Please reproduce each line of the data below exactly as shown.
###
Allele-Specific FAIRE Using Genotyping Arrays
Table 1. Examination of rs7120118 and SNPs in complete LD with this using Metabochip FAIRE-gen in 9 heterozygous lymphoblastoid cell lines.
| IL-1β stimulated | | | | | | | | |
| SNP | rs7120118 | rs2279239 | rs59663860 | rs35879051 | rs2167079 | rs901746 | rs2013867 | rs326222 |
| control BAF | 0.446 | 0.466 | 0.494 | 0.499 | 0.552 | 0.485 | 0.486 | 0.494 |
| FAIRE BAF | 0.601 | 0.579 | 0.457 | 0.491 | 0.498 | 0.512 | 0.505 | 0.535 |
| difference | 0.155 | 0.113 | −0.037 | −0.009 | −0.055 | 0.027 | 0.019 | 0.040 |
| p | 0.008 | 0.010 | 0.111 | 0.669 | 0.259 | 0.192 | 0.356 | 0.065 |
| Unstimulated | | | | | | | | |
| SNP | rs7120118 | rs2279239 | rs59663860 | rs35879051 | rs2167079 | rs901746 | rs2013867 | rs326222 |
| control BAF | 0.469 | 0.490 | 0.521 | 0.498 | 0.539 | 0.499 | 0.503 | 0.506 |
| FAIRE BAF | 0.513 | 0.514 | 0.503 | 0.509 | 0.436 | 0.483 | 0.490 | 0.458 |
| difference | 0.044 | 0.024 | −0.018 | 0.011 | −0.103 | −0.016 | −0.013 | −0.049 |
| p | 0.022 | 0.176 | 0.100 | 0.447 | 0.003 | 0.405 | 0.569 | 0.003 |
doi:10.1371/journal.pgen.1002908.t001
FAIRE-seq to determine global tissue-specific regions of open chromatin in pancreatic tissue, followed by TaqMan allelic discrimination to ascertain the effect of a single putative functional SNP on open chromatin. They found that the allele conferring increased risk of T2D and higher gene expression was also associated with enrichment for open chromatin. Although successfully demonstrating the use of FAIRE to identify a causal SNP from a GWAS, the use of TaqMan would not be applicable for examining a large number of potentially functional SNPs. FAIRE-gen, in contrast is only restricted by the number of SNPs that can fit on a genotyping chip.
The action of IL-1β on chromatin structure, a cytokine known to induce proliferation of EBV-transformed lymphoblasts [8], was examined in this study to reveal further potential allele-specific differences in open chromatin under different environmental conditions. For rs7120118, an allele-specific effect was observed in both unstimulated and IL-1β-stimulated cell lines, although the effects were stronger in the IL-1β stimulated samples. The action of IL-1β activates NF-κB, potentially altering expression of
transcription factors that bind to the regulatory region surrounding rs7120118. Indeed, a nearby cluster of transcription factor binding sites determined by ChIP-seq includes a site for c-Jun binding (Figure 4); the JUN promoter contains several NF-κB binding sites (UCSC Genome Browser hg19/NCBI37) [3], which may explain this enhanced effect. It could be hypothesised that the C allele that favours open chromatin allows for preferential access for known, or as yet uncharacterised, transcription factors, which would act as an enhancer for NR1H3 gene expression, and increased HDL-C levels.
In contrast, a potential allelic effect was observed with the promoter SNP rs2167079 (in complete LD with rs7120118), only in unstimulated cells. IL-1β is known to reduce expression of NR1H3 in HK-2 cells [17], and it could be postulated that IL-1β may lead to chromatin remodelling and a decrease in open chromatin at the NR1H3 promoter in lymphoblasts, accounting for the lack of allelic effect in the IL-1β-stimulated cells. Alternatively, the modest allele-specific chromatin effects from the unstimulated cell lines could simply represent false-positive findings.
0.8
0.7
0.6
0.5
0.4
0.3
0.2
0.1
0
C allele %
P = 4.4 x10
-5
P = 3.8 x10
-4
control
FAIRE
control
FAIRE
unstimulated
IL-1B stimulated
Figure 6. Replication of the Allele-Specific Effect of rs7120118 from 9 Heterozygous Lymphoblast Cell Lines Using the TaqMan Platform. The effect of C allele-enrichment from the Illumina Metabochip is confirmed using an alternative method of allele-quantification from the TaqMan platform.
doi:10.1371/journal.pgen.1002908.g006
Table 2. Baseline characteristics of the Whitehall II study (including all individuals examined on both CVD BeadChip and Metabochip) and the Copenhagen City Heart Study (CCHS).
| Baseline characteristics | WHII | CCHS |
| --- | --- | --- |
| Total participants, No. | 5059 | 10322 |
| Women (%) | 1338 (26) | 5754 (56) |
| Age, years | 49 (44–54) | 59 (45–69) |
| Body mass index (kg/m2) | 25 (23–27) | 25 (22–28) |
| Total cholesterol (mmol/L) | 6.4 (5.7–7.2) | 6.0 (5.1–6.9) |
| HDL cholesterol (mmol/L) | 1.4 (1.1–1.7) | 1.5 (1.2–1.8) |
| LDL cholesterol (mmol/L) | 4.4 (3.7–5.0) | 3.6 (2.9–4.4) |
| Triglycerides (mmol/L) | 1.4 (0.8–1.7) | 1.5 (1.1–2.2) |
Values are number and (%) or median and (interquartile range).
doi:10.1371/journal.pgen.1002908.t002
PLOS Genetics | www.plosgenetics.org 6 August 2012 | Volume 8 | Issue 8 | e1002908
###
Result:
Allele-Specific FAIRE Using Genotyping Arrays
Table 1. Examination of rs7120118 and SNPs in complete LD with this using Metabochip FAIRE-gen in 9 heterozygous lymphoblastoid cell lines.
| IL-1β stimulated | | | | | | | | |
| SNP | rs7120118 | rs2279239 | rs59663860 | rs35879051 | rs2167079 | rs901746 | rs2013867 | rs326222 |
| control BAF | 0.446 | 0.466 | 0.494 | 0.499 | 0.552 | 0.485 | 0.486 | 0.494 |
| FAIRE BAF | 0.601 | 0.579 | 0.457 | 0.491 | 0.498 | 0.512 | 0.505 | 0.535 |
| difference | 0.155 | 0.113 | −0.037 | −0.009 | −0.055 | 0.027 | 0.019 | 0.040 |
| p | 0.008 | 0.010 | 0.111 | 0.669 | 0.259 | 0.192 | 0.356 | 0.065 |
| Unstimulated | | | | | | | | |
| SNP | rs7120118 | rs2279239 | rs59663860 | rs35879051 | rs2167079 | rs901746 | rs2013867 | rs326222 |
| control BAF | 0.469 | 0.490 | 0.521 | 0.498 | 0.539 | 0.499 | 0.503 | 0.506 |
| FAIRE BAF | 0.513 | 0.514 | 0.503 | 0.509 | 0.436 | 0.483 | 0.490 | 0.458 |
| difference | 0.044 | 0.024 | −0.018 | 0.011 | −0.103 | −0.016 | −0.013 | −0.049 |
| p | 0.022 | 0.176 | 0.100 | 0.447 | 0.003 | 0.405 | 0.569 | 0.003 |
doi:10.1371/journal.pgen.1002908.t001
FAIRE-seq to determine global tissue-specific regions of open chromatin in pancreatic tissue, followed by TaqMan allelic discrimination to ascertain the effect of a single putative functional SNP on open chromatin. They found that the allele conferring increased risk of T2D and higher gene expression was also associated with enrichment for open chromatin. Although successfully demonstrating the use of FAIRE to identify a causal SNP from a GWAS, the use of TaqMan would not be applicable for examining a large number of potentially functional SNPs. FAIRE-gen, in contrast is only restricted by the number of SNPs that can fit on a genotyping chip.
The action of IL-1β on chromatin structure, a cytokine known to induce proliferation of EBV-transformed lymphoblasts [8], was examined in this study to reveal further potential allele-specific differences in open chromatin under different environmental conditions. For rs7120118, an allele-specific effect was observed in both unstimulated and IL-1β-stimulated cell lines, although the effects were stronger in the IL-1β stimulated samples. The action of IL-1β activates NF-κB, potentially altering expression of
transcription factors that bind to the regulatory region surrounding rs7120118. Indeed, a nearby cluster of transcription factor binding sites determined by ChIP-seq includes a site for c-Jun binding (Figure 4); the JUN promoter contains several NF-κB binding sites (UCSC Genome Browser hg19/NCBI37) [3], which may explain this enhanced effect. It could be hypothesised that the C allele that favours open chromatin allows for preferential access for known, or as yet uncharacterised, transcription factors, which would act as an enhancer for NR1H3 gene expression, and increased HDL-C levels.
In contrast, a potential allelic effect was observed with the promoter SNP rs2167079 (in complete LD with rs7120118), only in unstimulated cells. IL-1β is known to reduce expression of NR1H3 in HK-2 cells [17], and it could be postulated that IL-1β may lead to chromatin remodelling and a decrease in open chromatin at the NR1H3 promoter in lymphoblasts, accounting for the lack of allelic effect in the IL-1β-stimulated cells. Alternatively, the modest allele-specific chromatin effects from the unstimulated cell lines could simply represent false-positive findings.
0.8
0.7
0.6
0.5
0.4
0.3
0.2
0.1
0
C allele %
P = 4.4 x10
-5
P = 3.8 x10
-4
control
FAIRE
control
FAIRE
unstimulated
IL-1B stimulated
Figure 6. Replication of the Allele-Specific Effect of rs7120118 from 9 Heterozygous Lymphoblast Cell Lines Using the TaqMan Platform. The effect of C allele-enrichment from the Illumina Metabochip is confirmed using an alternative method of allele-quantification from the TaqMan platform.
doi:10.1371/journal.pgen.1002908.g006
Table 2. Baseline characteristics of the Whitehall II study (including all individuals examined on both CVD BeadChip and Metabochip) and the Copenhagen City Heart Study (CCHS).
| Baseline characteristics | WHII | CCHS |
| --- | --- | --- |
| Total participants, No. | 5059 | 10322 |
| Women (%) | 1338 (26) | 5754 (56) |
| Age, years | 49 (44–54) | 59 (45–69) |
| Body mass index (kg/m2) | 25 (23–27) | 25 (22–28) |
| Total cholesterol (mmol/L) | 6.4 (5.7–7.2) | 6.0 (5.1–6.9) |
| HDL cholesterol (mmol/L) | 1.4 (1.1–1.7) | 1.5 (1.2–1.8) |
| LDL cholesterol (mmol/L) | 4.4 (3.7–5.0) | 3.6 (2.9–4.4) |
| Triglycerides (mmol/L) | 1.4 (0.8–1.7) | 1.5 (1.1–2.2) |
Values are number and (%) or median and (interquartile range).
doi:10.1371/journal.pgen.1002908.t002
PLOS Genetics | www.plosgenetics.org 6 August 2012 | Volume 8 | Issue 8 | e1002908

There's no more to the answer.